Eröffnung der Ausstellung „13 Führerscheine – dreizehn jüdische Schicksale“


 

80 Jahre lang lagen die blass-grauen, von den Nationalsozialisten beschlagnahmten Führerscheine unbeachtet in einem Aktenordner im Lichtenfelser Landratsamt. 2017 begaben sich Schülerinnen und Schüler des Meranier Gymnasiums auf eine spannende Spurensuche. Das Resultat: Eine preisgekrönte Ausstellung, die international mediale Beachtung gefunden hat.

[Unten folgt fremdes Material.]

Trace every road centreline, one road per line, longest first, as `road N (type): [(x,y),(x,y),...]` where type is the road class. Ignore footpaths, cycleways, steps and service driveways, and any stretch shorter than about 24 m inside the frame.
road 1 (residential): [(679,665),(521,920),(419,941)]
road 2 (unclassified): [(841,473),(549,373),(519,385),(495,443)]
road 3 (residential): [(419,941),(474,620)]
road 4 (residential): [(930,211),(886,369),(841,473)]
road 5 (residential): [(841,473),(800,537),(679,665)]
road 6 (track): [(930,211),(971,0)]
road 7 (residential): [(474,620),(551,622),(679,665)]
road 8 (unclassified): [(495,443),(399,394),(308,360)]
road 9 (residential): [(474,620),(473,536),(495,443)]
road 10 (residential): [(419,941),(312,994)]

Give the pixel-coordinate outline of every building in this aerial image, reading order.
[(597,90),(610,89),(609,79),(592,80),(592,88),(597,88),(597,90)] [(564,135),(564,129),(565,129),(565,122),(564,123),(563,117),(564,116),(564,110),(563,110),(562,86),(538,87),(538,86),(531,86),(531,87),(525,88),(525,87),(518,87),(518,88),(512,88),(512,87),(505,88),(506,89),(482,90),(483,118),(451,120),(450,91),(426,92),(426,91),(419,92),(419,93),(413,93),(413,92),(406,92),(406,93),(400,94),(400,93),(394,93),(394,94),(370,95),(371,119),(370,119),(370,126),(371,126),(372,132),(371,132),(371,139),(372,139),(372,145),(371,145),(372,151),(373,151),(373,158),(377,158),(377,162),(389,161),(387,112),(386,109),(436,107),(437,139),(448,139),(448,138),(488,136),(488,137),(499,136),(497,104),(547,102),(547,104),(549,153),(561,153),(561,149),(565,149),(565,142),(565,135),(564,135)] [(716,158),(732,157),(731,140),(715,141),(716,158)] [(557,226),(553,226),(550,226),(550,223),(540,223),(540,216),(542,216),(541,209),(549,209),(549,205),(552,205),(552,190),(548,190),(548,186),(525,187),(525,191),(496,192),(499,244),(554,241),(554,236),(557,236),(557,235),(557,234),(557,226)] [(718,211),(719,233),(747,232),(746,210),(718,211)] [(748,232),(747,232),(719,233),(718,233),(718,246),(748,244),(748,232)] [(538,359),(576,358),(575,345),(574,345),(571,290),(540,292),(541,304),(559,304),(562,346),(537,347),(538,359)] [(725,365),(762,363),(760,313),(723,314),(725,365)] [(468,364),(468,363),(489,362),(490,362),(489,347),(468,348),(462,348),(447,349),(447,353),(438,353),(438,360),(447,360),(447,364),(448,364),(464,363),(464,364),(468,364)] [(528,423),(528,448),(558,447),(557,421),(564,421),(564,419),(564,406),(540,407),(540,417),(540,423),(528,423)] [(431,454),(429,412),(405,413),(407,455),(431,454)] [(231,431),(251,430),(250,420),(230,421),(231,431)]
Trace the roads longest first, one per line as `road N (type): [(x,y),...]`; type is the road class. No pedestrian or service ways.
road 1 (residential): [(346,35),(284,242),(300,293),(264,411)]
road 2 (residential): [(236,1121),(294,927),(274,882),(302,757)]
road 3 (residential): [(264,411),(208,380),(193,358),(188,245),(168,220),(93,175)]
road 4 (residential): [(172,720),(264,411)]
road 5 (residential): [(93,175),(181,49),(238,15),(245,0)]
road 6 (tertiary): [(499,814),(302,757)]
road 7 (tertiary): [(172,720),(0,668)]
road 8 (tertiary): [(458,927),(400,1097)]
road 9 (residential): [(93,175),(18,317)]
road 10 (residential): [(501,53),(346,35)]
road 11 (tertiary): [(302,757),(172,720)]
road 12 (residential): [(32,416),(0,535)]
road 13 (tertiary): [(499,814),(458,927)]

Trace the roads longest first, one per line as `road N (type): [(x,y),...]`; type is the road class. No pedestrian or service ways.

Sie wird zur Zeit ins Englische übersetzt und geht dann nach Amerika und Argentinien.

Als das P-Seminar Geschichte des Meranier Gymnasiums Lichtenfels unter der Leitung von Studiendirektor Manfred Brösamle-Lambrecht mit dem Projekt begann, wussten weder Schüler/innen noch ihr Lehrer, worauf sie sich da einlassen würden.  Im Zuge der anstehenden Digitalisierung hatte man im Februar 2017 im Keller des Landratsamtes Lichtenfels einen alten Umschlag gefunden, der dreizehn konfiszierte Führerscheine enthielt, die man jüdischstämmigen fränkischen Mitbürgern nach der Pogromnacht 1938 abgenommen hatte. Kurzerhand entschloss Landrat Christian Meißner, dass die Biographien dieser dreizehn Menschen von den Schülerinnen und Schülern des hiesigen Gymnasiums aufgearbeitet werden sollten. „Ich dachte, dass wir das Schicksal der einzelnen Führerscheinbesitzer rekonstruieren und ihr Leben dann einfach auf einem großen Plakat festhalten“, erinnert sich eine ehemalige Abiturientin, die mit drei weiteren Teilnehmern des P-Seminars nach Röthenbach ans GSG gekommen war, um den Neuntklässlern ihr vielbeachtetes Projekt vorzustellen. Dass daraus weit mehr werden sollte, damit hatte zunächst niemand gerechnet. Die anfängliche Google-Suche avancierte zur aufwändigen Forschungsarbeit in Datenbanken und internationalen Archiven. Die noch lebenden Verwandten wurden über Facebook und per E-Mails kontaktiert und es konnte sogar noch eine Zeitzeugin interviewt werden.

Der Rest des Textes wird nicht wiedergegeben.